What if the lily in my garden wilt away? The day of its bloom brought joy to my soul and I experienced its beauty every moment of its existence. Its fragrance swept into my room each day. But eventually it wilted and fell. Did I mourn forever? I waited for another bloom that recreated the whole experience all over again.
Everything moves on – and this realization makes it easier for me to let go and not getting stuck. So, then like the lily in my garden – I am here, I am now…putting my heart and soul to the “here and now”. When its time for me to move on – I need to whole heartedly let go.
I am the caterpillar who keeps on feeding. I am always hungry for more – more of everything. Insatiable are my material desires and self- obsession. What I feed on also depends on what’s available and valued around me – the cultural baggage, the networks that I associate my net worth with.
The goal of nature is not to fill this place with millions of over grown, bloated caterpillars. Each caterpillar has a unique butterfly within, waiting to emerge and take flight. To transform into a butterfly, I definitely need to be a caterpillar first keep feeding my instincts – but there needs to be a pupa phase in my life of looking inwards for self realization and henceforth come out with my wide open wings.
The quality of the human society is determined by the eco system it provides to propagate this metamorphosis in each individual. The world is much more beautiful with butterflies spreading their wings, flocking from flower to flower, spreading love. I wouldn’t want to visualize a world full of over grown, bloated caterpillars found creeping everywhere fighting over the left over leaves on the bare plants.
I look into your eyes and I can see your conscience sleeping.
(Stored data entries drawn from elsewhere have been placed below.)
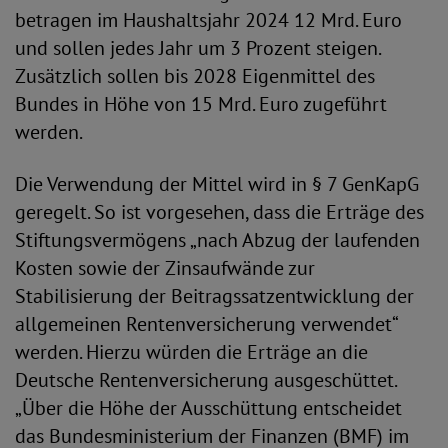
betragen im Haushaltsjahr 2024 12 Mrd. Euro
und sollen jedes Jahr um 3 Prozent steigen.
Zusätzlich sollen bis 2028 Eigenmittel des
Bundes in Höhe von 15 Mrd. Euro zugeführt
werden.
Die Verwendung der Mittel wird in § 7 GenKapG
geregelt. So ist vorgesehen, dass die Erträge des
Stiftungsvermögens „nach Abzug der laufenden
Kosten sowie der Zinsaufwände zur
Stabilisierung der Beitragssatzentwicklung der
allgemeinen Rentenversicherung verwendet“
werden. Hierzu würden die Erträge an die
Deutsche Rentenversicherung ausgeschüttet.
„Über die Höhe der Ausschüttung entscheidet
das Bundesministerium der Finanzen (BMF) im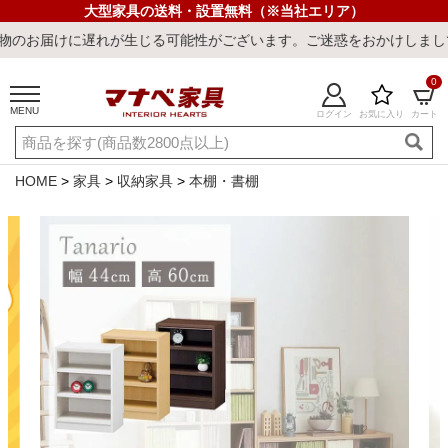
大型家具の送料・設置無料（※当社エリア）
遅れが生じる可能性がございます。ご迷惑をおかけしまして誠に申し訳
0
MENU
ログイン
お気に入り
カート
ご利用ガイド
新規会員登録
店舗一覧
閲覧履歴
HOME
家具
収納家具
本棚・書棚
よくある質問
キーワード・商品番号で探す
最短発送
冷感ラグ
冷感寝具
ワークデスク
ウィルトンラ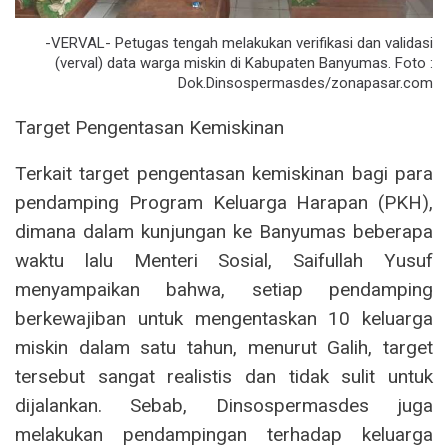
-VERVAL- Petugas tengah melakukan verifikasi dan validasi
(verval) data warga miskin di Kabupaten Banyumas. Foto :
Dok.Dinsospermasdes/zonapasar.com
Target Pengentasan Kemiskinan
Terkait target pengentasan kemiskinan bagi para
pendamping Program Keluarga Harapan (PKH),
dimana dalam kunjungan ke Banyumas beberapa
waktu lalu Menteri Sosial, Saifullah Yusuf
menyampaikan bahwa, setiap pendamping
berkewajiban untuk mengentaskan 10 keluarga
miskin dalam satu tahun, menurut Galih, target
tersebut sangat realistis dan tidak sulit untuk
dijalankan. Sebab, Dinsospermasdes juga
melakukan pendampingan terhadap keluarga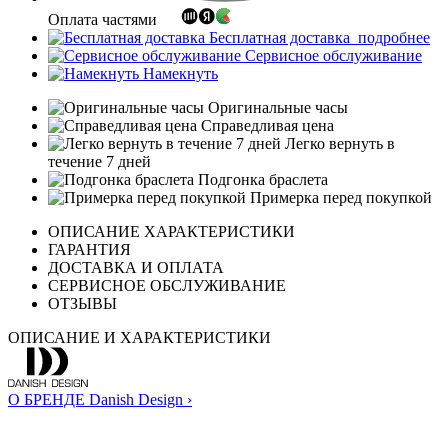
Оплата частями
Бесплатная доставка
подробнее
Сервисное обслуживание
Намекнуть
Оригинальные часы
Справедливая цена
Легко вернуть в
течение 7 дней
Подгонка браслета
Примерка перед покупкой
ОПИСАНИЕ ХАРАКТЕРИСТИКИ
ГАРАНТИЯ
ДОСТАВКА И ОПЛАТА
СЕРВИСНОЕ ОБСЛУЖИВАНИЕ
ОТЗЫВЫ
ОПИСАНИЕ И ХАРАКТЕРИСТИКИ
О БРЕНДЕ Danish Design ›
You have lulled your baby to sleep and whenever she has tried to be awake, you just rocked her to sleep again. You are panicked by the thought of the attention she demands while she is awake. You are not comfortable taking her to your workplace or any other place where you think you belong. But isn’t she your baby, a part of you. Try waking her up, see her awake –smiling, crying, babbling and playing. There is wonder, there is honesty and there is you – that is what I want to see in your eyes the next time.
Eve my Mother, intrigued by the reasoning serpent, opted to risk her comforts to taste the fruit of knowledge. Became conscious, self aware and was pushed out of her comfort zone. Rather than being provided she owned up to bear the pain of creation and owned up her life.
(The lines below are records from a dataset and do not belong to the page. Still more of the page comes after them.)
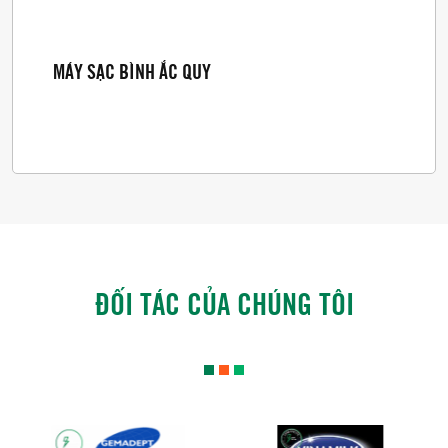
MÁY SẠC BÌNH ẮC QUY
ĐỐI TÁC CỦA CHÚNG TÔI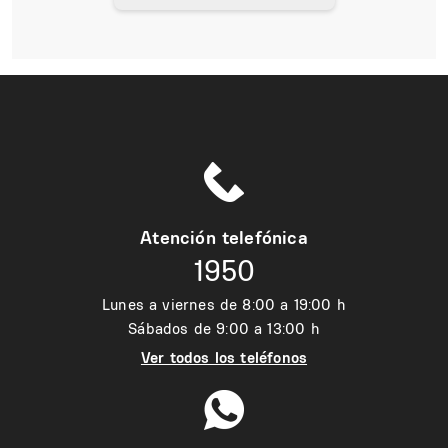
Atención telefónica
1950
Lunes a viernes de 8:00 a 19:00 h
Sábados de 9:00 a 13:00 h
Ver todos los teléfonos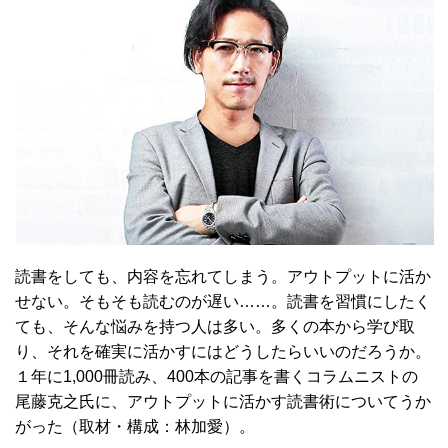
読書をしても、内容を忘れてしまう。アウトプットに活か
せない。そもそも読むのが遅い……。読書を習慣にしたく
ても、そんな悩みを持つ人は多い。多くの本から学び取
り、それを確実に活かすにはどうしたらいいのだろうか。
１年に1,000冊読み、400本の記事を書くコラムニストの
尾藤克之氏に、アウトプットに活かす読書術についてうか
がった（取材・構成：林加愛）。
Was Eden indeed a state of bliss or a state of ignorance, a state of being unaware, non pondering and dependent? As a mother who loves her dependant infant and her innocence, my happiness in not in her remaining dependant but growing up losing her innocence to be aware of her responsibilities towards mankind and herself and take up the ownership.
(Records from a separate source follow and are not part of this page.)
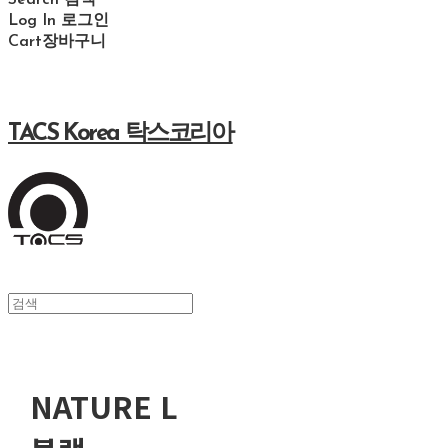
Search
검색
Log In
로그인
Cart
장바구니
TACS Korea 탁스코리아
NATURE L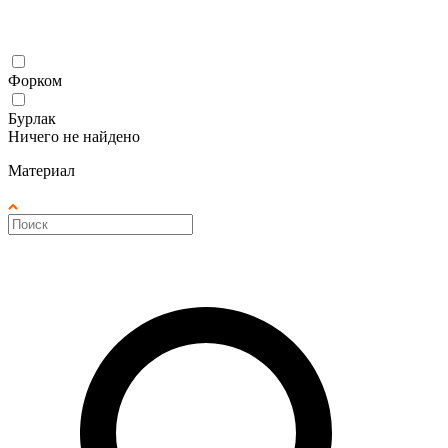
Форком
Бурлак
Ничего не найдено
Материал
From an Eden of being provided I grow up to be pushed out to create an Eden and provide the next generation.
I have been in search for a statue of Buddha for a long time. A Buddha face that helps me transcend and experience beyond my daily existence. Either I would come across a mass produced “no details” sculpture or an exorbitantly priced one – both reminding me of the commercialization of a spiritual concept. One day, a small Buddha sculpture caught my eye, captured my senses and I brought it home. There was a sense of delight, a feeling of bringing in some spiritual energy home. I figured out a private corner in my room (like an inner sanctuary) to place the statue. That corner of my room became the manifestation of the deepest within me. Whenever I crossed the corner there seemed to be a pull. A pull to take a few deep breath, stay still & calm enough to listen to how I inhale & exhale. It felt good to follow the pull. After at some point of time this corner in my room became just another corner. I became immune to the pull or should I say I became immune to my inner Buddha.
In our daily grind we lose touch with our inner Buddha making us immune to the pains and suffering of others around us. Stories about people getting killed somewhere is just a flash news to be talked about around the office coolers. Life goes on, we move on with ever growing numbness to the sufferings around us. In my busy routine I hardly notice my Buddha, It is still there and while I was dusting it today there is a sense of guilt but that soon subsides as I move on with my cleaning chore.